Thousands of people across the country have taken to the streets to protest Donald Trump’s election as president -- and Trump campaign manager Kellyanne Conway said Sunday that it’s the responsibility of President Obama and Hillary Clinton to quell the protests, not Trump.
“We all know if the shoe was on the other foot and Hillary Clinton had won, which is what all the media were expecting, if not hoping for, then we know that if there were protesters, if there were two Donald Trump protesters somewhere, people would be freaking out that his supports were not accepting election results,” Conway told NBC’s “Meet the Press.” “It’s time really for President Obama and Secretary Clinton to say to these protesters, ‘This man is our president.’”
Conway’s comments came in response to a question about outgoing Senate Minority Leader Harry Reid’s statement on Friday, in which he said Trump needed to take “responsibility” for the hateful rhetoric of some of Trump’s supporters during the campaign.
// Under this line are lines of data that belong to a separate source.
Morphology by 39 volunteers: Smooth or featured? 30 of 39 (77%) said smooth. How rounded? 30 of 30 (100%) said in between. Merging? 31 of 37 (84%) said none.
“If this is going to be a time of healing, we must first put the responsibility for healing where it belongs: at the feet of Donald Trump, a sexual predator who lost the popular vote and fueled his campaign with bigotry and hate,” Reid said in his statement. “Winning the electoral college does not absolve Trump of the grave sins he committed against millions of Americans. Donald Trump may not possess the capacity to assuage those fears, but he owes it to this nation to try.”
Both Clinton and Obama have struck a conciliatory tone toward Trump in the wake of his victory Tuesday night. In her concession speech Wednesday morning in New York, Clinton said all Americans owe Trump “an open mind and the chance to lead,” saying her supporters “must accept this result and then look to the future.” In a separate speech Wednesday, President Obama urged people to “remember that we are all on the same team.”
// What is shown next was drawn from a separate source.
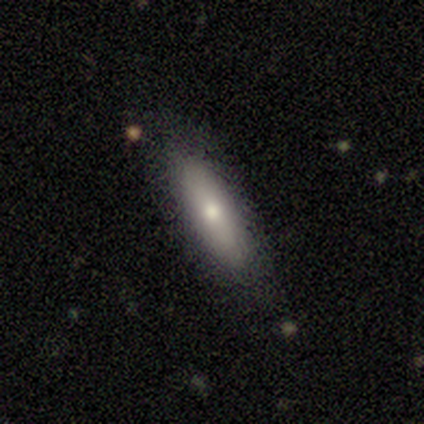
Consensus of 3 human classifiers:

Conway said Sunday that Trump won a “decisive victory” in the Electoral College -- and said he has a “mandate” to govern, despite losing the popular vote to Clinton.
“We see loudly and clearly that this country not only gave Donald Trump a decisive victory of over 300 electoral votes,” she said. “It was not a squeaker, folks. They gave him a Republican House and Senate, a majority of Republican governorships, and 69 of the 99 state legislative chambers. This is a mandate.”
Conway said both Republican National Committee Chairman Reince Priebus and Trump campaign CEO Steve Bannon, who are under consideration for chief of staff, will play “very important roles” in Trump’s administration -- and told “Fox News Sunday” that despite Trump’s “drain the swamp” rhetoric toward Washington, that he will include experienced political hands in his administration as well as newcomers to politics like himself.
“These are people who are talented and who have done this before,” Conway said. “You can’t just appoint novices. You have to have people who know what they’re doing.”